Por eso hay que estar atentos a los cambios de escenario. Mejor todavía si se pueden prever los cursos de acción más probables en el futuro cercano, evitando los tropiezos a los que nos condena la mantención de la inercia.
La capacidad de adaptación a circunstancias cambiantes es clave para continuar liderando la conducción política. Y lo que hay que anticipar a tiempo es el aumento generalizado de las dificultades de todo tipo para el oficialismo. Es tan evidente la mala racha en la que empezamos a adentrarnos, que nadie pretende negarla. En cambio, lo que está de moda (ante lo inevitable) es anticipar que la tormenta pasará pronto, que las dificultades serán de corta duración y que estaremos mucho mejor en el 2015.
Esto es lo mismo que convertir una declaración de buenos augurios en un escenario esperado y probable. La verdad es que un país sabe perfectamente cuando empieza un período de dificultades, pero nunca sabe por anticipado cuando termina.
No se trata de cambiar la presentación de primeros y segundos planos por algún tipo de presión por parte de la derecha, sino por consideración a la propia base de apoyo. Tiene que ver con los propios, no con los ajemos.
Se ha de escoger que es aquello que se pone a la palestra. También tiene que ver con la atención preferente y el tipo de acción que se necesita dedicación privilegiada. Cuando lo que más destaca es sacar las reformas adelante (etapa que ya empieza a tener logros definitivos), lo fundamental es la relación entre parlamentarios y Ejecutivo, así como la capacidad de negociación política.
Cuando lo que hay que destacar son las políticas públicas, entonces lo que más destaca es la capacidad de gestión y la necesaria coordinación de gobierno para descentrabar posibles diferencias entre ministerios. Por eso se puede decir que la contingencia ha cambiado la agenda política.
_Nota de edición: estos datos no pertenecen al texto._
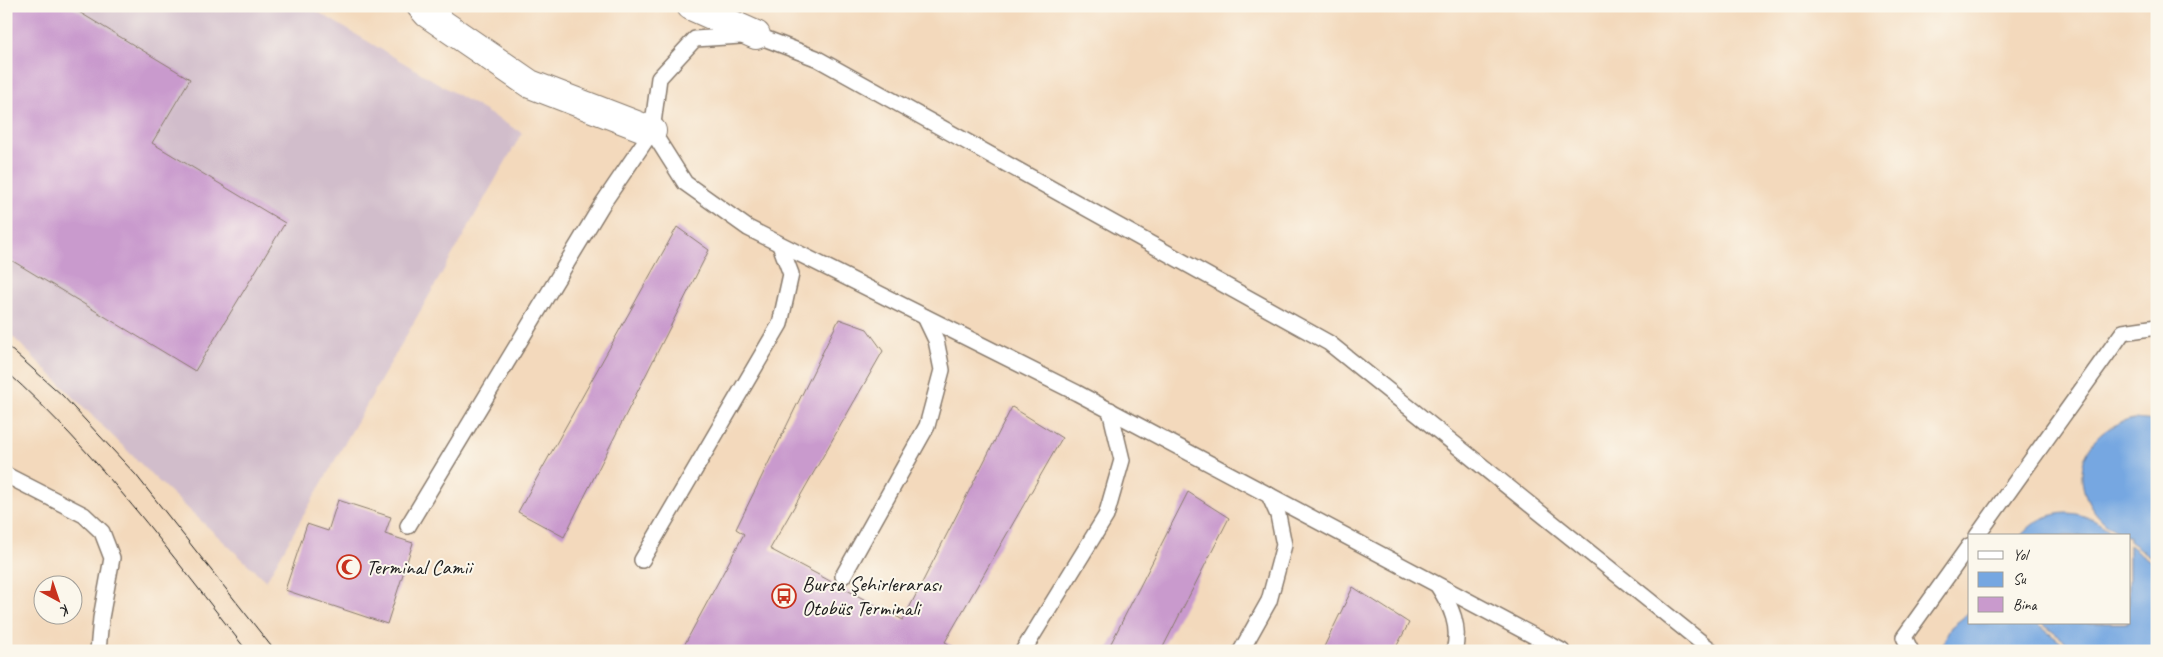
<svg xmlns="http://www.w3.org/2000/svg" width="2163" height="657" viewBox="0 0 2163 657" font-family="Caveat,sans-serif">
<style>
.industrial{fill:#d1bdcb}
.water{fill:#76a7e1;stroke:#49627e}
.building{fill:#c99acd}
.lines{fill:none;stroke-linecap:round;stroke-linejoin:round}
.service-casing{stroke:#887a6c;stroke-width:18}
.minor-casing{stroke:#887a6c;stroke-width:30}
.service{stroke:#fff;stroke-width:15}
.minor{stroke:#fff;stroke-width:28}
.tram{stroke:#1c1c1c;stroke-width:1}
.labels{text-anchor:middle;stroke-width:4;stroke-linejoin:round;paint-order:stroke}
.poi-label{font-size:21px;fill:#1c1c1c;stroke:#fbf7ec;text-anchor:start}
</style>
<rect width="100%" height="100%" fill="#fbf7ec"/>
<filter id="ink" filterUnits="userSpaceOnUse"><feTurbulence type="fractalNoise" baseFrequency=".02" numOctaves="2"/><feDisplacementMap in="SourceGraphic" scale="10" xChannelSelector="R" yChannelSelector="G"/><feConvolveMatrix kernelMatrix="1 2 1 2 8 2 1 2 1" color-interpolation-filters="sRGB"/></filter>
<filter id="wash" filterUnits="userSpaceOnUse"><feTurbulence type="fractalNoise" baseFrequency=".0096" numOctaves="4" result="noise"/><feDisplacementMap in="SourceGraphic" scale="20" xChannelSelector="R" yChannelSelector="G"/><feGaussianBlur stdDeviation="1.12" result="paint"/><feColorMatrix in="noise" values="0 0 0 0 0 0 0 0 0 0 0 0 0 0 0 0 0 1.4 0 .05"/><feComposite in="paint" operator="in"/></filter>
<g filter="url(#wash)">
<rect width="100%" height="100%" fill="#f3d9bc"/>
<path class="industrial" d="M6 6H308L522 133 266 581 155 478 6 330Z"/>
<g class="water">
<path d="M2134 419 2157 421V562L2129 541V536C2121 536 2116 531 2109 526 2064 491 2077 430 2134 419Z"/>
<path d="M2068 513C2088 514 2101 524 2117 536H2021C2033 521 2049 513 2068 513Z"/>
<path d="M2129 545 2157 566V651H2078L2041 623H2129Z"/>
<path d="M1969 613V623H2036L2072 651H1939L1951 627Z"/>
</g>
<g id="blocks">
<g class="building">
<path d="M6 6H69L190 79 152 143 285 223 195 371 6 257Z"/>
<path d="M677 227 709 250 564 537 518 512Z"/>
<path d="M839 319 867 329 883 351 770 549 890 613 903 620 1012 407 1062 438 945 642 961 651H681L744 534 736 529Z"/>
<path d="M1188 492 1229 518 1161 651H1107Z"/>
<path d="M338 500 391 517 385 534 413 543 387 624 285 590 307 524 328 531Z"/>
<path d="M1353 587 1409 623 1394 651H1322Z"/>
</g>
</g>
</g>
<g filter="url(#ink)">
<use href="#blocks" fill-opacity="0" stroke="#887a6c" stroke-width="1"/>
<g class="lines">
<g class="service-casing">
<g id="service">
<path d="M6 475 84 515 102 532 112 558 101 618 98 651"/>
<path d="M408 526 603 203 652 131"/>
<path d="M1977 536 2123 332 2157 327"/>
<path d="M642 560 780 324 791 274 780 245"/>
<path d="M843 576 927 426 942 370 936 340 925 317"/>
<path d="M1438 586C1451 606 1461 627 1454 651"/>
<path d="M1023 651 1106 516 1122 460 1110 410"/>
<path d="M1241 651 1269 601 1284 545 1278 515 1269 495"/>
<path d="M1562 651 1077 393 748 228 685 183 652 131 659 78 695 39 756 35 816 58 1329 343 1712 651"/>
<path d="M1911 651 1904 637 1969 546"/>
</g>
</g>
<g class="minor-casing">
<g id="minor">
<path d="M421 6 428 14 530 84 652 131"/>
<path d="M691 6 756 35"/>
</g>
</g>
<use href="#service" class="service"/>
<use href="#minor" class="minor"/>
<g class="tram">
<path d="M6 345 62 395 136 475 275 651"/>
<path d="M6 371C98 454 171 554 247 651"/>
</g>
</g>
</g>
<defs>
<g id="mosque-ring" transform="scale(1.25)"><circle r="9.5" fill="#fbf7ec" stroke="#c8321e" stroke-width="1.5"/><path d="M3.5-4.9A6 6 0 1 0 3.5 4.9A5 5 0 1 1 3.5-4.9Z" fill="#c8321e"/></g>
<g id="bus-ring" transform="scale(1.25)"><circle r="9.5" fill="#fbf7ec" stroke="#c8321e" stroke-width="1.5"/><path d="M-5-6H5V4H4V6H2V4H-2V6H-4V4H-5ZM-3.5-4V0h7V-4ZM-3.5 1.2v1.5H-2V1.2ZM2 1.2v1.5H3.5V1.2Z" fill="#c8321e"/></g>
</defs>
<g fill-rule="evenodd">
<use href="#mosque-ring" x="349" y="567"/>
<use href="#bus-ring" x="784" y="596"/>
</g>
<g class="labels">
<g class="poi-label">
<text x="366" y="574">Terminal Camii</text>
<text x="802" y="591">Bursa Şehirlerarası<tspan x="802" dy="24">Otobüs Terminali</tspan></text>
</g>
</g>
<rect width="2163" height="657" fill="none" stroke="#fbf7ec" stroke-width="25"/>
<rect x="1968" y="534" width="162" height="90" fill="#fbf7ec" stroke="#a29f99"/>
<rect x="1978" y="551" width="25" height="8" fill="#ffffff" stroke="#a29f99"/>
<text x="2013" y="560" font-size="15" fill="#1c1c1c">Yol</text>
<rect x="1978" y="572" width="25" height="15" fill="#76a7e1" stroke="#a29f99"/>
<text x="2013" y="584" font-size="15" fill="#1c1c1c">Su</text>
<rect x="1978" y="597" width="25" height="15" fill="#c99acd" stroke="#a29f99"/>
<text x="2013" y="610" font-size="15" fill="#1c1c1c">Bina</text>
<g transform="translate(58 600) rotate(140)"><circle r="24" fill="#fbf7ec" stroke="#a29f99"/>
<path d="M0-4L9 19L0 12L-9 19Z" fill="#c8321e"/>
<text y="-8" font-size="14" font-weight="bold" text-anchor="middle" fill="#1c1c1c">K</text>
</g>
</svg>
La gente obviamente se guía mucho más por las decisiones que afectan su vida cotidiana que por expectativas futuras, con mayor razón cuando el crecimiento económico se ralentiza por un tiempo que se experimentará como muy largo. Lo que suceda en seguridad ciudadana, salud, empleo, obras públicas, transporte y vivienda determinará por completo la actitud política de las personas y el respaldo ciudadano al oficialismo.
De modo que el gobierno debe reorientarse; lo sabe perfectamente y a eso responde en lo central las directrices del Presupuesto que presentó para el año 2015. No es que deba replantearse el programa o que se quiera renunciar a alguna meta importante. Lo que cambia en el posicionamiento en primer plano de los temas.
Si no se toma en cuenta la priorización ciudadana de aspectos a relevar, se corre el riesgo de enfatizar una agenda oficial desacoplada de los problemas nacionales, tal cual la mayoría lo vive a diario.